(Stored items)
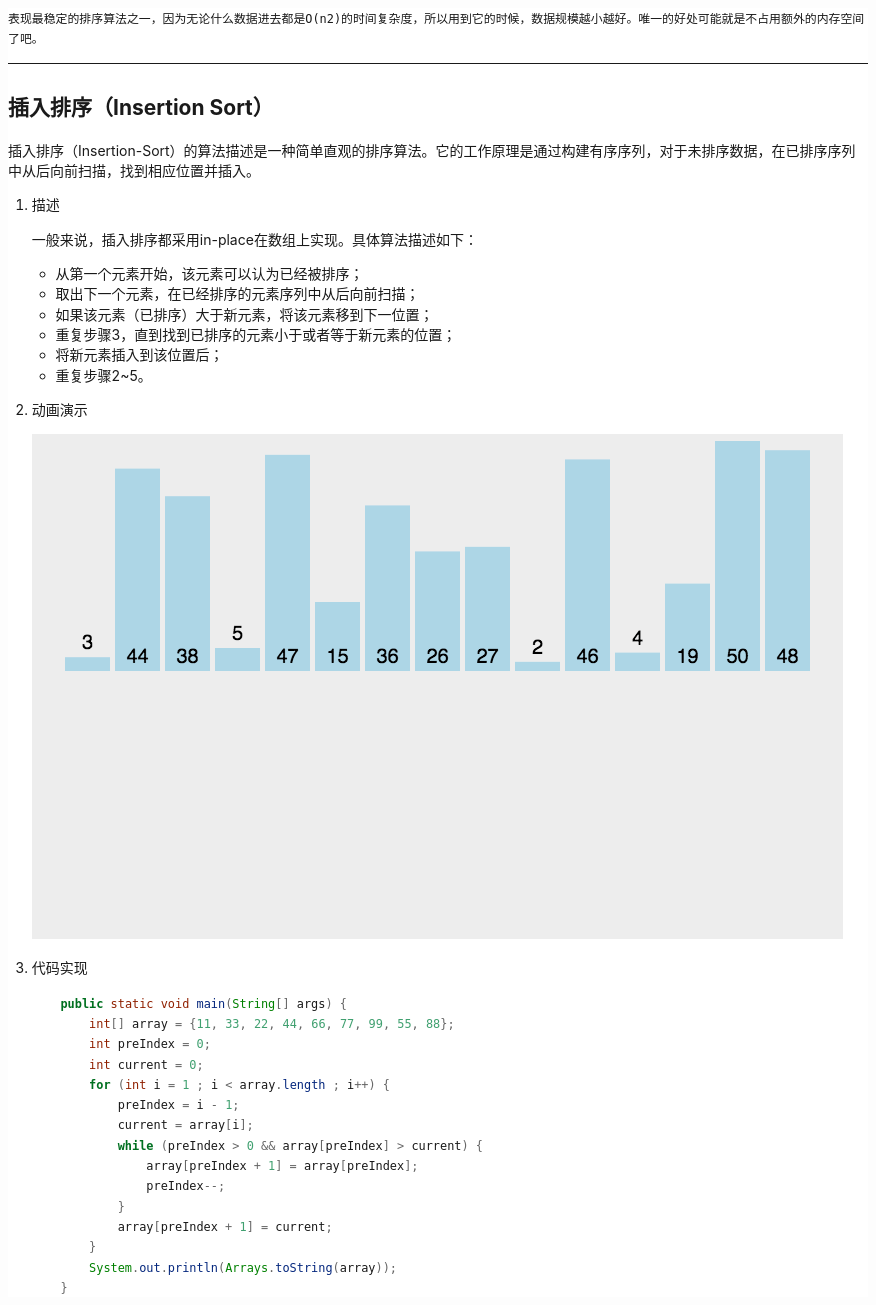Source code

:     表现最稳定的排序算法之一，因为无论什么数据进去都是O(n2)的时间复杂度，所以用到它的时候，数据规模越小越好。唯一的好处可能就是不占用额外的内存空间了吧。

---

## 插入排序（Insertion Sort）

插入排序（Insertion-Sort）的算法描述是一种简单直观的排序算法。它的工作原理是通过构建有序序列，对于未排序数据，在已排序序列中从后向前扫描，找到相应位置并插入。

1. 描述

    一般来说，插入排序都采用in-place在数组上实现。具体算法描述如下：

    + 从第一个元素开始，该元素可以认为已经被排序；
    + 取出下一个元素，在已经排序的元素序列中从后向前扫描；
    + 如果该元素（已排序）大于新元素，将该元素移到下一位置；
    + 重复步骤3，直到找到已排序的元素小于或者等于新元素的位置；
    + 将新元素插入到该位置后；
    + 重复步骤2~5。

2. 动画演示

   ![在这里插入图片描述](./pic/20190517100821186.gif)

3. 代码实现
    ```java
        public static void main(String[] args) {
            int[] array = {11, 33, 22, 44, 66, 77, 99, 55, 88};
            int preIndex = 0;
            int current = 0;
            for (int i = 1 ; i < array.length ; i++) {
                preIndex = i - 1;
                current = array[i];
                while (preIndex > 0 && array[preIndex] > current) {
                    array[preIndex + 1] = array[preIndex];
                    preIndex--;
                }
                array[preIndex + 1] = current;
            }
            System.out.println(Arrays.toString(array));
        }
    ```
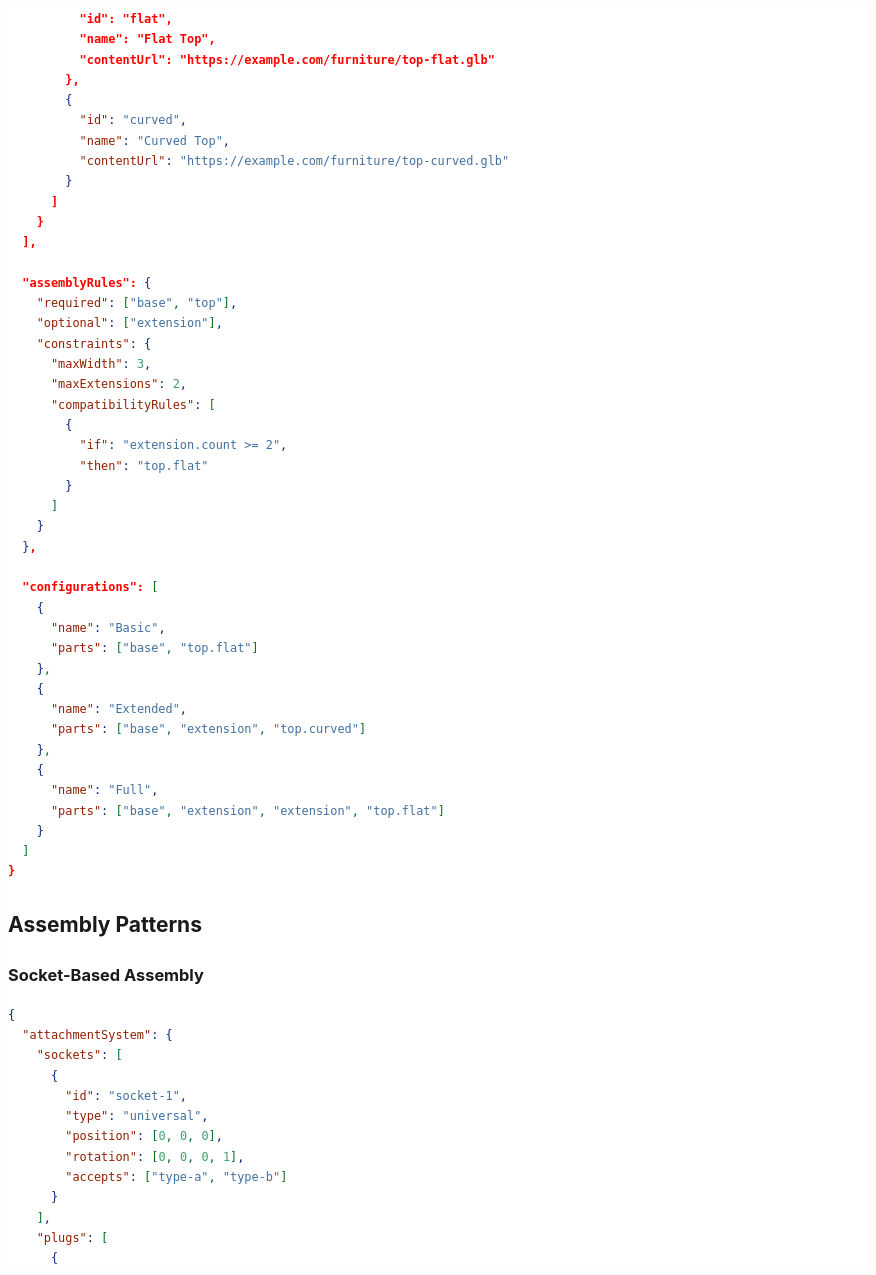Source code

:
 ```json
          "id": "flat",
          "name": "Flat Top",
          "contentUrl": "https://example.com/furniture/top-flat.glb"
        },
        {
          "id": "curved",
          "name": "Curved Top",
          "contentUrl": "https://example.com/furniture/top-curved.glb"
        }
      ]
    }
  ],
  
  "assemblyRules": {
    "required": ["base", "top"],
    "optional": ["extension"],
    "constraints": {
      "maxWidth": 3,
      "maxExtensions": 2,
      "compatibilityRules": [
        {
          "if": "extension.count >= 2",
          "then": "top.flat"
        }
      ]
    }
  },
  
  "configurations": [
    {
      "name": "Basic",
      "parts": ["base", "top.flat"]
    },
    {
      "name": "Extended",
      "parts": ["base", "extension", "top.curved"]
    },
    {
      "name": "Full",
      "parts": ["base", "extension", "extension", "top.flat"]
    }
  ]
}
```

## Assembly Patterns

### Socket-Based Assembly
```json
{
  "attachmentSystem": {
    "sockets": [
      {
        "id": "socket-1",
        "type": "universal",
        "position": [0, 0, 0],
        "rotation": [0, 0, 0, 1],
        "accepts": ["type-a", "type-b"]
      }
    ],
    "plugs": [
      {
```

[Task description]
Where a line above contains the word "current", copy that line.

[Answer for this exercise]
            int current = 0;
                current = array[i];
                while (preIndex > 0 && array[preIndex] > current) {
                array[preIndex + 1] = current;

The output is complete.